The photo detector elements in the arrays are built with a certain size that determines the image resolution achievable with that particular camera. To capture color images, a digital camera must have either a prism assembly or a color filter array CFA.
ISBN 13: 9780470484166
The prism assembly splits the incoming light three-ways, and optical filters are used to separate split light into red, green, and blue spectral components. Each color component excites a photo sensor array to capture the corresponding image. All three-component images are of the same size. The three photo sensor arrays have to be aligned perfectly so that the three images are registered.
Cameras with prism assembly are a bit bulky and are used typically in scientific and or high-end applications. Consumer cameras use a single chip and a CFA to capture color images without using a prism assembly. The most commonly used CFA is the Bayer filter array.
The CFA is overlaid on the sensor array during chip fabrication and uses alternating color filters, one filter per pixel. This arrangement produces three-component images with a full spatial resolution for the green component and half resolution for each of the red and blue components. The advantage, of course, is the small and compact size of the camera. The disadvantage is that the resulting image has reduced spatial and color resolutions. Whether a camera is three chip or single chip, one should be able to determine analytically how the spatial resolution is related to the image pixel size.
In the following section, we will develop the necessary mathematical equations to describe the processes of sampling a continuous image and reconstructing it from its samples. Even though practical images are of finite size, we assume here that the extent of the image is infinite to be more general. In order to acquire a digital image from f x, y , a it must be discretized or sampled in the spatial coordinates and b the sample values must be quantized and represented in digital form, see Figure 2.
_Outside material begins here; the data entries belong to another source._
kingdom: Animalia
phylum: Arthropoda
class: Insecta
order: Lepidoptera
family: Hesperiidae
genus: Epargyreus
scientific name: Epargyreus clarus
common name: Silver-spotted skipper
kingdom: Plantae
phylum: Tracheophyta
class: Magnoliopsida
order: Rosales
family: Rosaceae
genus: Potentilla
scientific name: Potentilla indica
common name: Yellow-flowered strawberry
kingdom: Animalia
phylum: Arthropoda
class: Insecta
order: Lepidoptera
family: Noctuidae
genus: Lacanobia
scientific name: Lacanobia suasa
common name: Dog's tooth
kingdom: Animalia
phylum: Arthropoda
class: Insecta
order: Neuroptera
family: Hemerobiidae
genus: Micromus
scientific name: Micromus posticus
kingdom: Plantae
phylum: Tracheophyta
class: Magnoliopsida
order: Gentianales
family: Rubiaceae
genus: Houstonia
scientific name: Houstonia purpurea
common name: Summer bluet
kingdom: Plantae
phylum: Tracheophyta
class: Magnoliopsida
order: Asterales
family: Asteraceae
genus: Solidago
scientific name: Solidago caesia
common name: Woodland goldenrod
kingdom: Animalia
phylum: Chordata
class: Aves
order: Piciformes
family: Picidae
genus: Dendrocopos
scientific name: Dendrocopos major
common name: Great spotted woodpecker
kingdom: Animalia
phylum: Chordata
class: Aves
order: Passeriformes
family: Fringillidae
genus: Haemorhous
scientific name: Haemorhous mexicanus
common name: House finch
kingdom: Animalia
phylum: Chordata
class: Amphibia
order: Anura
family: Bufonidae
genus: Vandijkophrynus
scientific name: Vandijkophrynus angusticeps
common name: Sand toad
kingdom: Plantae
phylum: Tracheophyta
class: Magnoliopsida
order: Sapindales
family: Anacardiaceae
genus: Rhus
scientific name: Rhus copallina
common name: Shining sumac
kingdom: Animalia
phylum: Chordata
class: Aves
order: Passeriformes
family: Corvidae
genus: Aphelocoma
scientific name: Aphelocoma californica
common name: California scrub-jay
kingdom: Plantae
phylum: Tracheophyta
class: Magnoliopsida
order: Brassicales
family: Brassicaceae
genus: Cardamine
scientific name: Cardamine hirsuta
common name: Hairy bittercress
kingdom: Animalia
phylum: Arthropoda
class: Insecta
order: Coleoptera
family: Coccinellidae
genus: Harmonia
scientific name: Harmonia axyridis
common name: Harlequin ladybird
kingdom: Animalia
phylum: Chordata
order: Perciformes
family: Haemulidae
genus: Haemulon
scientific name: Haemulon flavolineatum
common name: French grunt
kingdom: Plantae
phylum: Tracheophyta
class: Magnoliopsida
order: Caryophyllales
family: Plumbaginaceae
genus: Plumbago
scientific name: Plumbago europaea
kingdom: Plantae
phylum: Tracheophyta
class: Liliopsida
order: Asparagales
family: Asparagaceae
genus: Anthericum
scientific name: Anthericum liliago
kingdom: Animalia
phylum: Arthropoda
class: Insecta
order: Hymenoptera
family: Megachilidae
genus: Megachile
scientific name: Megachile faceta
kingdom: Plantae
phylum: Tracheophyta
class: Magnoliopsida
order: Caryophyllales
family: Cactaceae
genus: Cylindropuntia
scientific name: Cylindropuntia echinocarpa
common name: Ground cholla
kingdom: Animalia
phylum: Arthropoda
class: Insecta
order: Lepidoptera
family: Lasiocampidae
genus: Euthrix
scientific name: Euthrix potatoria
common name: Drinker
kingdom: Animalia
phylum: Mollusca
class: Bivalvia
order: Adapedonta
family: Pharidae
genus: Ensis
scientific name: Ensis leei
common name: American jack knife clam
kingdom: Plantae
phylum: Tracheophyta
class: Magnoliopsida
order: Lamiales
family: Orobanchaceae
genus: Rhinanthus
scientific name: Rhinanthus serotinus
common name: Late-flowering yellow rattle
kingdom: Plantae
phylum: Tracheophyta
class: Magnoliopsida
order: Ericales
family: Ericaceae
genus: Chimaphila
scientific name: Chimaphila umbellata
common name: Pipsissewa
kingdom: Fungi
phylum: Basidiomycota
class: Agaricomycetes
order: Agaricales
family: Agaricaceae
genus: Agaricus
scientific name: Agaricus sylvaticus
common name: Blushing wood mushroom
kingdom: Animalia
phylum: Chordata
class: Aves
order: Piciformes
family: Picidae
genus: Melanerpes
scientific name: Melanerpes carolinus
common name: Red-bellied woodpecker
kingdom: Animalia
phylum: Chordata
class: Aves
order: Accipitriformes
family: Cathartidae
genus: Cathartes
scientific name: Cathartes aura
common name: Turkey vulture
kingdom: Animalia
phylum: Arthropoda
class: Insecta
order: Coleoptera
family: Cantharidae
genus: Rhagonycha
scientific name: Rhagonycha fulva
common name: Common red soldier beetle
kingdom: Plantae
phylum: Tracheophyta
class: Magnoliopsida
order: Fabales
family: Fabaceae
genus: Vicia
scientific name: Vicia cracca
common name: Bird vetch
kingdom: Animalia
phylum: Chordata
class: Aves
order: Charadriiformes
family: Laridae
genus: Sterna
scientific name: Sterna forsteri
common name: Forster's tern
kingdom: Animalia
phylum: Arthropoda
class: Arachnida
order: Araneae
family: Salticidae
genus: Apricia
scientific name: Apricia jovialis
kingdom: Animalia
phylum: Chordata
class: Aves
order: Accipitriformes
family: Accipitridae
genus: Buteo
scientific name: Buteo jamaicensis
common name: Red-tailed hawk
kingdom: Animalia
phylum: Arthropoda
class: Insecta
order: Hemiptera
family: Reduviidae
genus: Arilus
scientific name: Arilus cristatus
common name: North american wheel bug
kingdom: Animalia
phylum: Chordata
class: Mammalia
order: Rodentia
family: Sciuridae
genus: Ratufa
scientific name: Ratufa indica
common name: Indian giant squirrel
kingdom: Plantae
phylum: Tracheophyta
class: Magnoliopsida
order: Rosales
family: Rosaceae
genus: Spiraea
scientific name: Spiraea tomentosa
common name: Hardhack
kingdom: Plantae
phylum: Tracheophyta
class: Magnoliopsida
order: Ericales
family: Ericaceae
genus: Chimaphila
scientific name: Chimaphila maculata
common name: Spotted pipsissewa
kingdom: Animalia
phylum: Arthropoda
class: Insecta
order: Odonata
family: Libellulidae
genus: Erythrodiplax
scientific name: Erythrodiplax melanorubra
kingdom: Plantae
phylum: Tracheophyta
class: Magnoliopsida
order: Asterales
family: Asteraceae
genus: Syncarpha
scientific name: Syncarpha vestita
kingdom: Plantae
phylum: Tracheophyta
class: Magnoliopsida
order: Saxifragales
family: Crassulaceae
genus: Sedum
The process of discretizing f x, y in the two spatial coordinates is called sampling and the process of representing the sample values in digital form is known as analog-todigital conversion. Let us first study the sampling process. Since the spacing is constant the resulting sampling process is known as uniform sampling.
Further, equation 2. In an ideal image sampling, the sample width approaches zero. The sampling indicated by equation 2. Figure 2. Equation 2.
This is done easily if we use the Fourier transform. Because the sampled image is the product of the continuous image and the sampling function as in equation 2. Since the Fourier transform of the sampled image is continuous, it is possible to recover the original continuous image from the sampled image by filtering the sampled image by a suitable linear filter.
We can state formally the sampling process with constraints on the sample spacing in the following theorem.
Approaches to create a video in matlab - Stack Overflow
Sampling Theorem for Lowpass Image A lowpass continuous image f x, y having maximum frequencies as given in equation 2. From equation 2. Thus, the continuous image is recovered from the sampled image exactly by linear filtering when the sampling is ideal and the sampling rates satisfy the Nyquist criterion as given in equation 2.
What happens to the reconstructed image if the sampling rates are less than the Nyquist frequencies? Fx S and Fy S samples per unit distance. If the sampling rates are below the Nyquist rates, namely, Fx S and Fy S , then the continuous image cannot be recovered exactly from its samples by filtering and so the reconstructed image suffers from a distortion known as aliasing distortion.
This can be inferred from Figure 2. It is seen from Figure 2. When the sampling rates are greater than the corresponding Nyquist rates, the replicas do not overlap and there is no aliasing distortion as shown in Figure 2.